By Ben Sills |
2008-7-5 |
NEWSPAPER EDITION
JOSE Mauricio Rodriguez Montalvo rents a room from his sister to help her afford her basement flat in Madrid as mortgage costs soar.
"She's crying over the Euribor," the 12-month money market rate used to set Spanish mortgages, Montalvo, 28, said in an interview. "We're just praying it won't keep going up."
For homeowners in Spain and in Ireland, struggling to stay afloat amid the wreckage of a decade-long real-estate boom, those prayers are going unanswered. The European Central Bank on Thursday increased its benchmark rate to 4.25 percent to fight inflation, pushing both economies a step closer to recession, Bloomberg News reported.
The two countries are particularly vulnerable to higher lending costs because their housing industries account for about 10 percent of their economies, twice the EU average. Montalvo's family has seen its monthly mortgage payment leap 50 percent to 2,080 euros since the ECB began raising rates in December 2005. "They have been thrown to the wolves," said Stuart Thomson, who helps manage US$46 billion in bonds at Resolution Investment Management Ltd in Glasgow, Scotland. "It's much easier to bring inflation lower if you're willing to have a recession in economies like Spain, Italy and Ireland."
The Irish economy contracted for the first time in more than a decade in the first quarter.
Balancing act
Growth in Spain was the slowest in 13 years in the period, and economists surveyed by Bloomberg News see a 45-percent probability of a recession, or two consecutive quarterly contractions, within the next year.
The ECB has more than doubled its key rate in less than two years under its mandate to control prices.

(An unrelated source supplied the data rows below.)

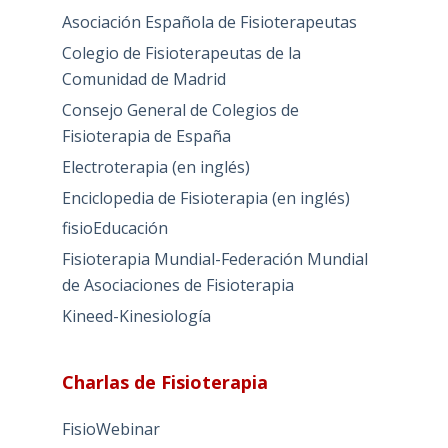
Asociación Española de Fisioterapeutas
Colegio de Fisioterapeutas de la
Comunidad de Madrid
Consejo General de Colegios de
Fisioterapia de España
Electroterapia (en inglés)
Enciclopedia de Fisioterapia (en inglés)
fisioEducación
Fisioterapia Mundial-Federación Mundial
de Asociaciones de Fisioterapia
Kineed-Kinesiología
Charlas de Fisioterapia
FisioWebinar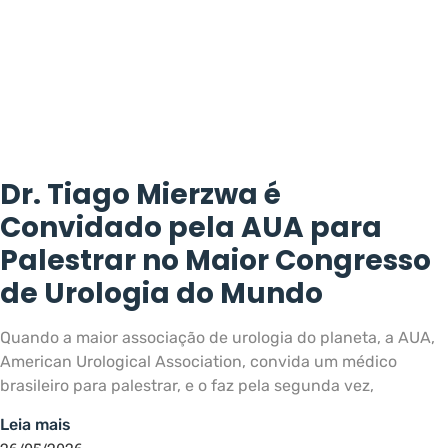
Dr. Tiago Mierzwa é
Convidado pela AUA para
Palestrar no Maior Congresso
de Urologia do Mundo
Quando a maior associação de urologia do planeta, a AUA,
American Urological Association, convida um médico
brasileiro para palestrar, e o faz pela segunda vez,
Leia mais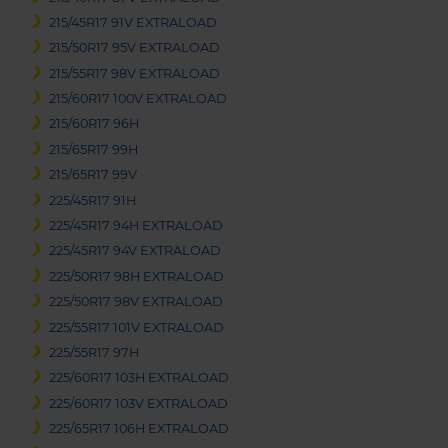
215/45R17 91V EXTRALOAD
215/50R17 95V EXTRALOAD
215/55R17 98V EXTRALOAD
215/60R17 100V EXTRALOAD
215/60R17 96H
215/65R17 99H
215/65R17 99V
225/45R17 91H
225/45R17 94H EXTRALOAD
225/45R17 94V EXTRALOAD
225/50R17 98H EXTRALOAD
225/50R17 98V EXTRALOAD
225/55R17 101V EXTRALOAD
225/55R17 97H
225/60R17 103H EXTRALOAD
225/60R17 103V EXTRALOAD
225/65R17 106H EXTRALOAD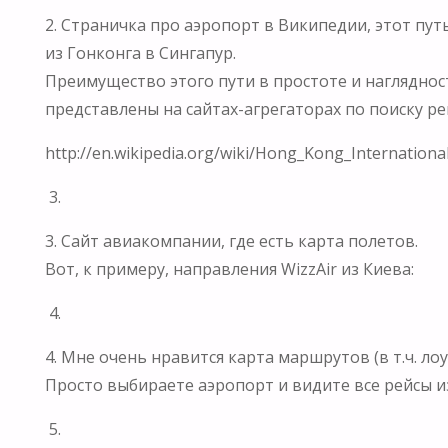
2. Страничка про аэропорт в Википедии, этот пут
из Гонконга в Сингапур.
Преимущество этого пути в простоте и наглядност
представлены на сайтах-агрегаторах по поиску ре
http://en.wikipedia.org/wiki/Hong_Kong_Internationa
3.
3. Сайт авиакомпании, где есть карта полетов.
Вот, к примеру, направления WizzAir из Киева:
4.
4. Мне очень нравится карта маршрутов (в т.ч. лоу
Просто выбираете аэропорт и видите все рейсы из
5.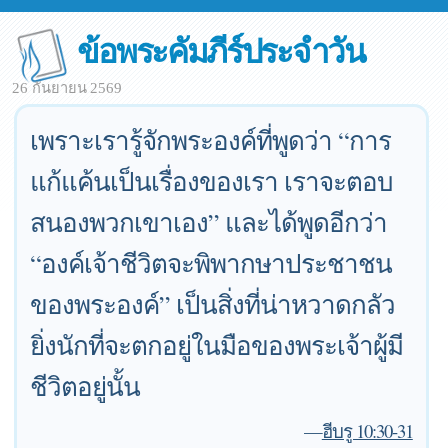
ข้อพระคัมภีร์ประจำวัน
26 กันยายน 2569
เพราะเรารู้จักพระองค์ที่พูดว่า “การ
แก้แค้นเป็นเรื่องของเรา เราจะตอบ
สนองพวกเขาเอง” และได้พูดอีกว่า
“องค์เจ้าชีวิตจะพิพากษาประชาชน
ของพระองค์” เป็นสิ่งที่น่าหวาดกลัว
ยิ่งนักที่จะตกอยู่ในมือของพระเจ้าผู้มี
ชีวิตอยู่นั้น
—
ฮีบรู 10:30-31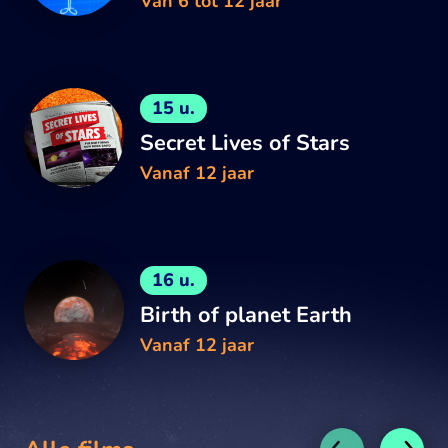
Van 6 tot 12 jaar
15 u.
Secret Lives of Stars
Vanaf 12 jaar
16 u.
Birth of planet Earth
Vanaf 12 jaar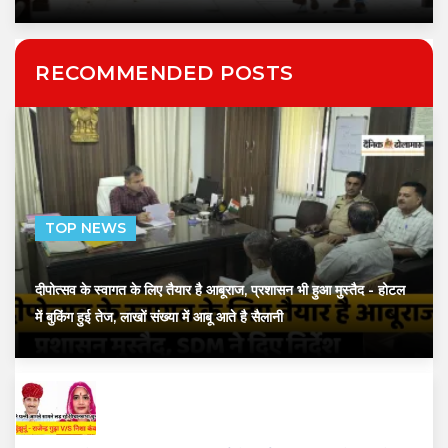
RECOMMENDED POSTS
TOP NEWS
दीपोत्सव के स्वागत के लिए तैयार है आबूराज, प्रशासन भी हुआ मुस्तैद
- होटल
में बुकिंग हुई तेज, लाखों संख्या में आबू आते है सैलानी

Euro-region inflation accelerated to 4 percent last month, the fastest in 16 years, on soaring food and oil costs, even with growth slowing.
On Thursday Trichet signaled further rate increases weren't imminent as he strikes a balance between taming inflation and not choking economic growth. While he acknowledged some countries will be harder hit than others by the rate increase, he said the bank must serve the entire euro region.
Spain and Ireland make up less than 15 percent of the region's economy, and their economies together are about half the size of Germany's.